● **EXCERPTED DATA**
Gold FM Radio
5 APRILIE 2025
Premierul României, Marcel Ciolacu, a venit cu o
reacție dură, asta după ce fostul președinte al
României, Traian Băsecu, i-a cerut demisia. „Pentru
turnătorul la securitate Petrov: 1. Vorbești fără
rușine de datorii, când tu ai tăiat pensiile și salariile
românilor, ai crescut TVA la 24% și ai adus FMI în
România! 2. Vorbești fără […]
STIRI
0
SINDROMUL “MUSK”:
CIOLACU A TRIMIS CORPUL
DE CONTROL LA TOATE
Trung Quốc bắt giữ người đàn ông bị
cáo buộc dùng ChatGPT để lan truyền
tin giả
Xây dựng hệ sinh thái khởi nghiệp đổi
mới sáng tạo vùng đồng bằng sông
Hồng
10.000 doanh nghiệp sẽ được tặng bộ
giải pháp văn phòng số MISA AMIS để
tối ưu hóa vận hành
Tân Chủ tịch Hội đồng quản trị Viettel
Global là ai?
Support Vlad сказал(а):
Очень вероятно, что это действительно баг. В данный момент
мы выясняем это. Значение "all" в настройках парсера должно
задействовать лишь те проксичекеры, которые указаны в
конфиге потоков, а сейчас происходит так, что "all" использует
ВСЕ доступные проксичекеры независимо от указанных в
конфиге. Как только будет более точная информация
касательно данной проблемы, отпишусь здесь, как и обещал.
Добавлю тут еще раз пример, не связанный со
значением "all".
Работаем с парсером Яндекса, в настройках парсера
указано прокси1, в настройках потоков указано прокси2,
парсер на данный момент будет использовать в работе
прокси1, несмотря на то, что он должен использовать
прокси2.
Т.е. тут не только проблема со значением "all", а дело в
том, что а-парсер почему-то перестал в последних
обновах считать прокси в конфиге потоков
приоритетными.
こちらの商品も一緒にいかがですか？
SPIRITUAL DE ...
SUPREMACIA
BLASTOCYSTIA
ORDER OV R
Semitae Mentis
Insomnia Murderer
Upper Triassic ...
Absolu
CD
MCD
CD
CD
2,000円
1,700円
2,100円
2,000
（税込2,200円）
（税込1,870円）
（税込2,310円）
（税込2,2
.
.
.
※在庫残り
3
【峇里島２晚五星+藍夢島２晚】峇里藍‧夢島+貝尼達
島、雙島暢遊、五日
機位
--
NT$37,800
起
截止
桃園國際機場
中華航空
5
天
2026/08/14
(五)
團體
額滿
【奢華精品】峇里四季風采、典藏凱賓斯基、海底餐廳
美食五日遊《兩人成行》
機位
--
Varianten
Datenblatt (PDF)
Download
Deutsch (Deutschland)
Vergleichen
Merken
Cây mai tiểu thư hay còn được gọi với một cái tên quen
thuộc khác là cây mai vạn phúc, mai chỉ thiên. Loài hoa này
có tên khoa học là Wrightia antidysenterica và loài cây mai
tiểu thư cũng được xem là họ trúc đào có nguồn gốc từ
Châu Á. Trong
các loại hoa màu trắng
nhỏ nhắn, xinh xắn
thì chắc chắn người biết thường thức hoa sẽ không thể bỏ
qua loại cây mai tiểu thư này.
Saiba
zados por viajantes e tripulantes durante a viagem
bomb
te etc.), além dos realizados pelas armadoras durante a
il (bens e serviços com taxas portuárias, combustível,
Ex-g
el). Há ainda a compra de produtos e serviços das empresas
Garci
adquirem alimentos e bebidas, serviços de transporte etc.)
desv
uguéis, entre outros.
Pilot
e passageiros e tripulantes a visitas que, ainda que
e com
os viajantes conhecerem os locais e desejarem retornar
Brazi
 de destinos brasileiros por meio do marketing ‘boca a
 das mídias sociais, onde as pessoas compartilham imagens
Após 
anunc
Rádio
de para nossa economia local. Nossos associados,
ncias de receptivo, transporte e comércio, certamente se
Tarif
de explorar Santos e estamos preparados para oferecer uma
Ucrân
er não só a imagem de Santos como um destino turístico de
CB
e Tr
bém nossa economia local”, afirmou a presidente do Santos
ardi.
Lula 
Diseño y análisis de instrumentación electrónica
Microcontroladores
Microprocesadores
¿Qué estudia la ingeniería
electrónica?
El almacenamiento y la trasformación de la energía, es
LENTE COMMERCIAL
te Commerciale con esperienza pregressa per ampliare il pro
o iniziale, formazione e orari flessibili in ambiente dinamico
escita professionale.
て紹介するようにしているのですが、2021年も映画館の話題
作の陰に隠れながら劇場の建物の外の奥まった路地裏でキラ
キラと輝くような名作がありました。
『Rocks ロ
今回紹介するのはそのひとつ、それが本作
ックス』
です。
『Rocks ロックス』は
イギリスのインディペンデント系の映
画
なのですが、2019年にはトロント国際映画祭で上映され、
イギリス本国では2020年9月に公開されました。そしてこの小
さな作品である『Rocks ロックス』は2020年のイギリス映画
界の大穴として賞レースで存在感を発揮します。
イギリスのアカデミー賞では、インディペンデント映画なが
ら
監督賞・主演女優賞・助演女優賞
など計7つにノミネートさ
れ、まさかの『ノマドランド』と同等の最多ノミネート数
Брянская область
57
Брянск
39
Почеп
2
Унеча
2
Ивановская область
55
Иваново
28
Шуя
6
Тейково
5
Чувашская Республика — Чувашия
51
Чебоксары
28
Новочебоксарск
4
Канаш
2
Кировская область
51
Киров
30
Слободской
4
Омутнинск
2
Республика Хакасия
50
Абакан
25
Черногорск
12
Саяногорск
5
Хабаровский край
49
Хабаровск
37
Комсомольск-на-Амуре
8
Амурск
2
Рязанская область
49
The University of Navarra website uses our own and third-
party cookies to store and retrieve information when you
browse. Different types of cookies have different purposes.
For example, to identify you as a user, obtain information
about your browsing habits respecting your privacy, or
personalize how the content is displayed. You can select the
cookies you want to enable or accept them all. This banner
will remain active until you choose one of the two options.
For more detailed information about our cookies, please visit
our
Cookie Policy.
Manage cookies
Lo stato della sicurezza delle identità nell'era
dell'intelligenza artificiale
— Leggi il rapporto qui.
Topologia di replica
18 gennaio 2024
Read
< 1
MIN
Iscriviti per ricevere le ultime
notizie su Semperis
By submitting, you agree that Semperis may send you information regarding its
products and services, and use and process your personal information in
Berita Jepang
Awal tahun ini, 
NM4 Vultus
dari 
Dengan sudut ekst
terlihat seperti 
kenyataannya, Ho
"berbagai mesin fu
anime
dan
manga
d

● **EXERCISE REQUIREMENTS**
An exact restatement of the data is required.

● **COMPLETED EXERCISE**
Gold FM Radio
5 APRILIE 2025
Premierul României, Marcel Ciolacu, a venit cu o
reacție dură, asta după ce fostul președinte al
României, Traian Băsecu, i-a cerut demisia. „Pentru
turnătorul la securitate Petrov: 1. Vorbești fără
rușine de datorii, când tu ai tăiat pensiile și salariile
românilor, ai crescut TVA la 24% și ai adus FMI în
România! 2. Vorbești fără […]
STIRI
0
SINDROMUL “MUSK”:
CIOLACU A TRIMIS CORPUL
DE CONTROL LA TOATE
Trung Quốc bắt giữ người đàn ông bị
cáo buộc dùng ChatGPT để lan truyền
tin giả
Xây dựng hệ sinh thái khởi nghiệp đổi
mới sáng tạo vùng đồng bằng sông
Hồng
10.000 doanh nghiệp sẽ được tặng bộ
giải pháp văn phòng số MISA AMIS để
tối ưu hóa vận hành
Tân Chủ tịch Hội đồng quản trị Viettel
Global là ai?
Support Vlad сказал(а):
Очень вероятно, что это действительно баг. В данный момент
мы выясняем это. Значение "all" в настройках парсера должно
задействовать лишь те проксичекеры, которые указаны в
конфиге потоков, а сейчас происходит так, что "all" использует
ВСЕ доступные проксичекеры независимо от указанных в
конфиге. Как только будет более точная информация
касательно данной проблемы, отпишусь здесь, как и обещал.
Добавлю тут еще раз пример, не связанный со
значением "all".
Работаем с парсером Яндекса, в настройках парсера
указано прокси1, в настройках потоков указано прокси2,
парсер на данный момент будет использовать в работе
прокси1, несмотря на то, что он должен использовать
прокси2.
Т.е. тут не только проблема со значением "all", а дело в
том, что а-парсер почему-то перестал в последних
обновах считать прокси в конфиге потоков
приоритетными.
こちらの商品も一緒にいかがですか？
SPIRITUAL DE ...
SUPREMACIA
BLASTOCYSTIA
ORDER OV R
Semitae Mentis
Insomnia Murderer
Upper Triassic ...
Absolu
CD
MCD
CD
CD
2,000円
1,700円
2,100円
2,000
（税込2,200円）
（税込1,870円）
（税込2,310円）
（税込2,2
.
.
.
※在庫残り
3
【峇里島２晚五星+藍夢島２晚】峇里藍‧夢島+貝尼達
島、雙島暢遊、五日
機位
--
NT$37,800
起
截止
桃園國際機場
中華航空
5
天
2026/08/14
(五)
團體
額滿
【奢華精品】峇里四季風采、典藏凱賓斯基、海底餐廳
美食五日遊《兩人成行》
機位
--
Varianten
Datenblatt (PDF)
Download
Deutsch (Deutschland)
Vergleichen
Merken
Cây mai tiểu thư hay còn được gọi với một cái tên quen
thuộc khác là cây mai vạn phúc, mai chỉ thiên. Loài hoa này
có tên khoa học là Wrightia antidysenterica và loài cây mai
tiểu thư cũng được xem là họ trúc đào có nguồn gốc từ
Châu Á. Trong
các loại hoa màu trắng
nhỏ nhắn, xinh xắn
thì chắc chắn người biết thường thức hoa sẽ không thể bỏ
qua loại cây mai tiểu thư này.
Saiba
zados por viajantes e tripulantes durante a viagem
bomb
te etc.), além dos realizados pelas armadoras durante a
il (bens e serviços com taxas portuárias, combustível,
Ex-g
el). Há ainda a compra de produtos e serviços das empresas
Garci
adquirem alimentos e bebidas, serviços de transporte etc.)
desv
uguéis, entre outros.
Pilot
e passageiros e tripulantes a visitas que, ainda que
e com
os viajantes conhecerem os locais e desejarem retornar
Brazi
 de destinos brasileiros por meio do marketing ‘boca a
 das mídias sociais, onde as pessoas compartilham imagens
Após 
anunc
Rádio
de para nossa economia local. Nossos associados,
ncias de receptivo, transporte e comércio, certamente se
Tarif
de explorar Santos e estamos preparados para oferecer uma
Ucrân
er não só a imagem de Santos como um destino turístico de
CB
e Tr
bém nossa economia local”, afirmou a presidente do Santos
ardi.
Lula 
Diseño y análisis de instrumentación electrónica
Microcontroladores
Microprocesadores
¿Qué estudia la ingeniería
electrónica?
El almacenamiento y la trasformación de la energía, es
LENTE COMMERCIAL
te Commerciale con esperienza pregressa per ampliare il pro
o iniziale, formazione e orari flessibili in ambiente dinamico
escita professionale.
て紹介するようにしているのですが、2021年も映画館の話題
作の陰に隠れながら劇場の建物の外の奥まった路地裏でキラ
キラと輝くような名作がありました。
『Rocks ロ
今回紹介するのはそのひとつ、それが本作
ックス』
です。
『Rocks ロックス』は
イギリスのインディペンデント系の映
画
なのですが、2019年にはトロント国際映画祭で上映され、
イギリス本国では2020年9月に公開されました。そしてこの小
さな作品である『Rocks ロックス』は2020年のイギリス映画
界の大穴として賞レースで存在感を発揮します。
イギリスのアカデミー賞では、インディペンデント映画なが
ら
監督賞・主演女優賞・助演女優賞
など計7つにノミネートさ
れ、まさかの『ノマドランド』と同等の最多ノミネート数
Брянская область
57
Брянск
39
Почеп
2
Унеча
2
Ивановская область
55
Иваново
28
Шуя
6
Тейково
5
Чувашская Республика — Чувашия
51
Чебоксары
28
Новочебоксарск
4
Канаш
2
Кировская область
51
Киров
30
Слободской
4
Омутнинск
2
Республика Хакасия
50
Абакан
25
Черногорск
12
Саяногорск
5
Хабаровский край
49
Хабаровск
37
Комсомольск-на-Амуре
8
Амурск
2
Рязанская область
49
The University of Navarra website uses our own and third-
party cookies to store and retrieve information when you
browse. Different types of cookies have different purposes.
For example, to identify you as a user, obtain information
about your browsing habits respecting your privacy, or
personalize how the content is displayed. You can select the
cookies you want to enable or accept them all. This banner
will remain active until you choose one of the two options.
For more detailed information about our cookies, please visit
our
Cookie Policy.
Manage cookies
Lo stato della sicurezza delle identità nell'era
dell'intelligenza artificiale
— Leggi il rapporto qui.
Topologia di replica
18 gennaio 2024
Read
< 1
MIN
Iscriviti per ricevere le ultime
notizie su Semperis
By submitting, you agree that Semperis may send you information regarding its
products and services, and use and process your personal information in
Berita Jepang
Awal tahun ini, 
NM4 Vultus
dari 
Dengan sudut ekst
terlihat seperti 
kenyataannya, Ho
"berbagai mesin fu
anime
dan
manga
d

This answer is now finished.